_DESCRIPTION OF THE TASK:_
Switch each "dist" in the items below to "distance", keep everything else unchanged, and omit the pictures from your answer.

Dataset items

** Begin **

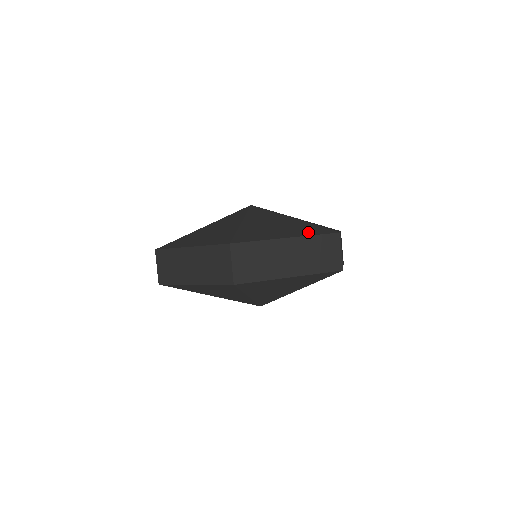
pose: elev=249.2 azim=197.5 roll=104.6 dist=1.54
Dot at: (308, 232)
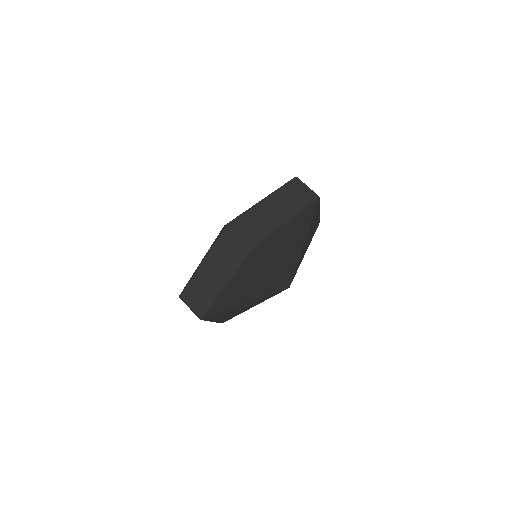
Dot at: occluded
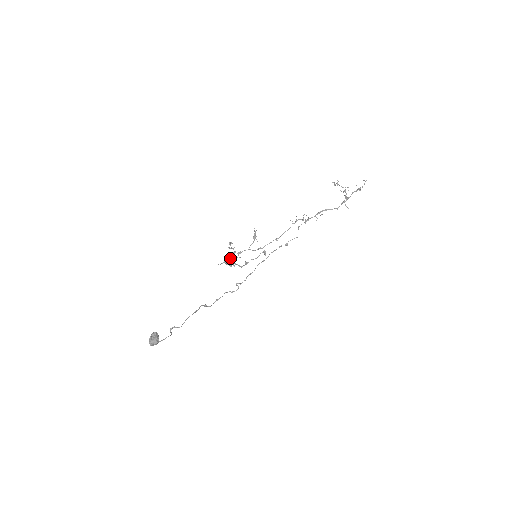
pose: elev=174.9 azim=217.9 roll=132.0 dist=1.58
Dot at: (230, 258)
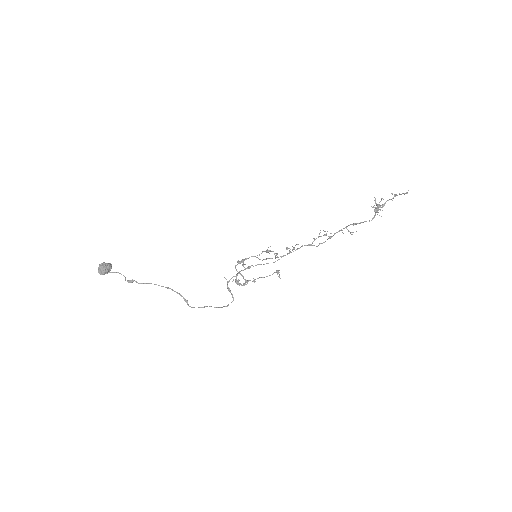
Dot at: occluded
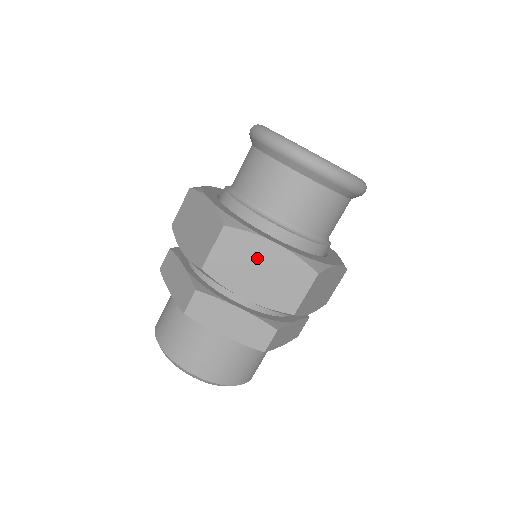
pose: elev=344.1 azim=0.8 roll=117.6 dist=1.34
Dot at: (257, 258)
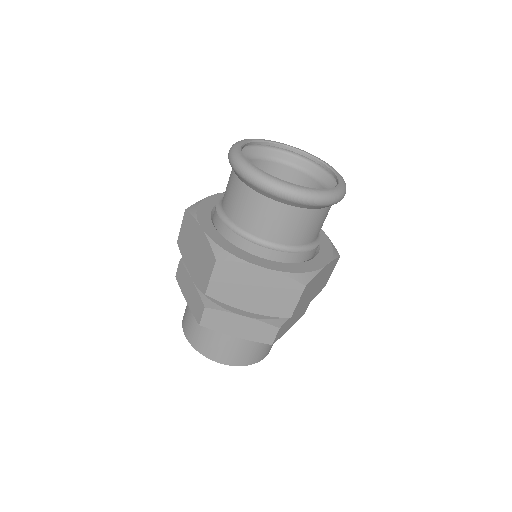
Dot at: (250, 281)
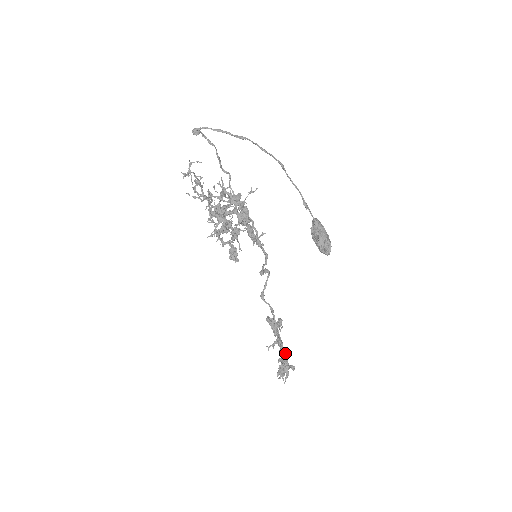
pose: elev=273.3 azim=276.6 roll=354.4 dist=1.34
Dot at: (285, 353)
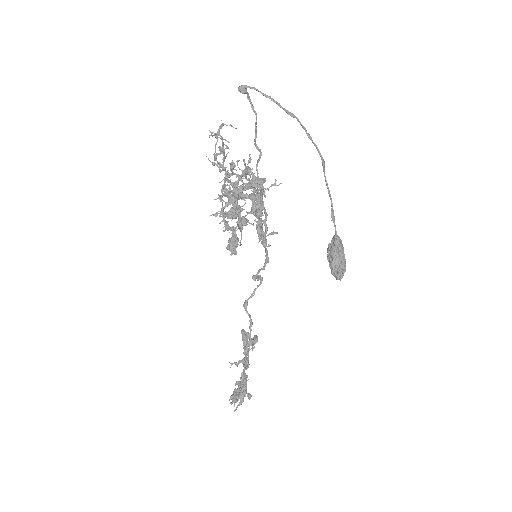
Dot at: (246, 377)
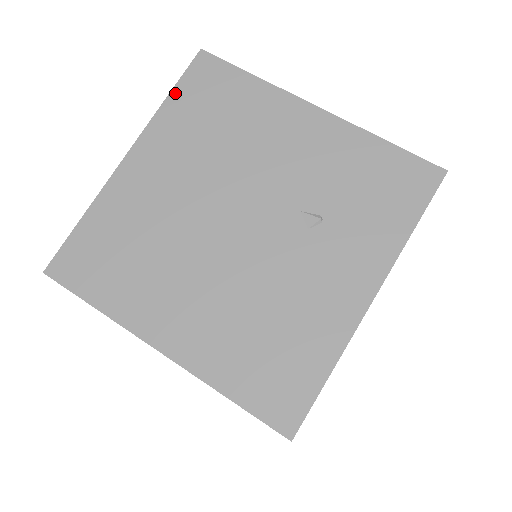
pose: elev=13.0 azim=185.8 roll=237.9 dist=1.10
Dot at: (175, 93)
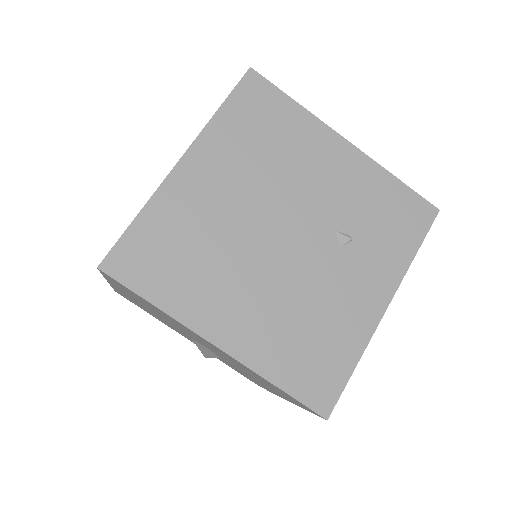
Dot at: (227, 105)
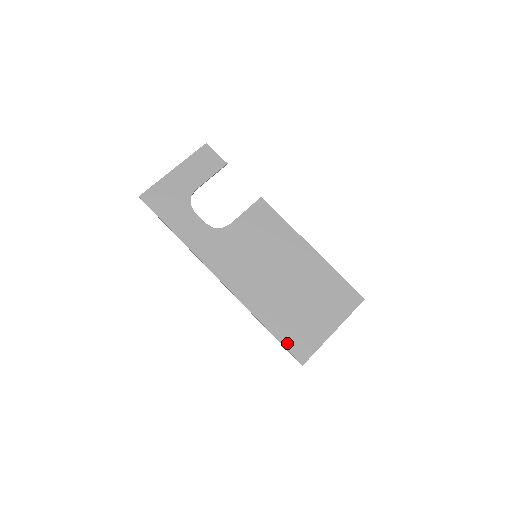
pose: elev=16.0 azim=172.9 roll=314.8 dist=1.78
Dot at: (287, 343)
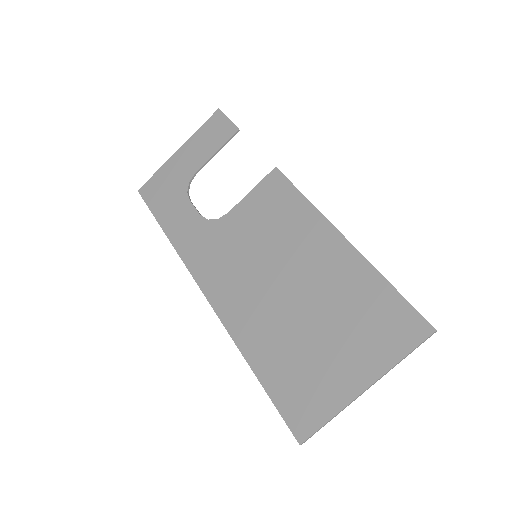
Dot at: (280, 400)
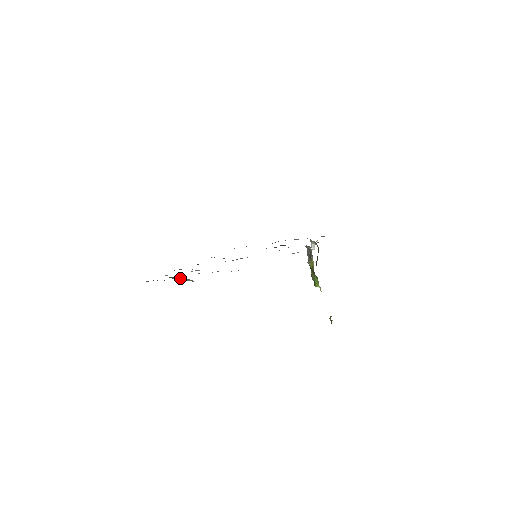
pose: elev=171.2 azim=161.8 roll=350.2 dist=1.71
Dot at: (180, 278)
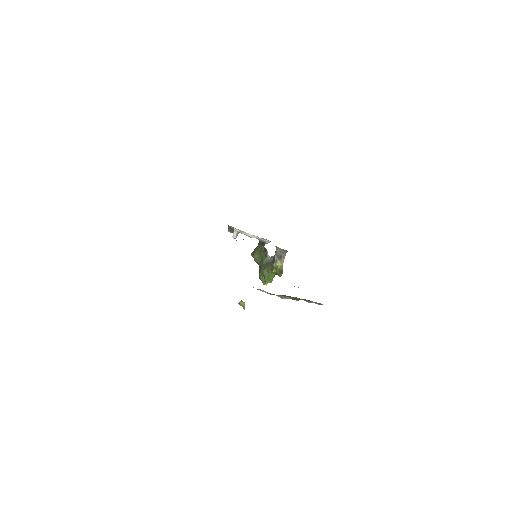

** End **

_RESPONSE TO THIS TASK:_
pose: elev=249.2 azim=197.5 roll=104.6 distance=1.54
Dot at: (308, 232)
Dot at: occluded
pose: elev=174.9 azim=217.9 roll=132.0 distance=1.58
Dot at: (230, 258)
Dot at: occluded
pose: elev=344.1 azim=0.8 roll=117.6 distance=1.34
Dot at: (257, 258)
Dot at: (250, 281)
pose: elev=273.3 azim=276.6 roll=354.4 distance=1.34
Dot at: (285, 353)
Dot at: (246, 377)
pose: elev=13.0 azim=185.8 roll=237.9 distance=1.10
Dot at: (175, 93)
Dot at: (227, 105)
pose: elev=16.0 azim=172.9 roll=314.8 distance=1.78
Dot at: (287, 343)
Dot at: (280, 400)
pose: elev=171.2 azim=161.8 roll=350.2 distance=1.71
Dot at: (180, 278)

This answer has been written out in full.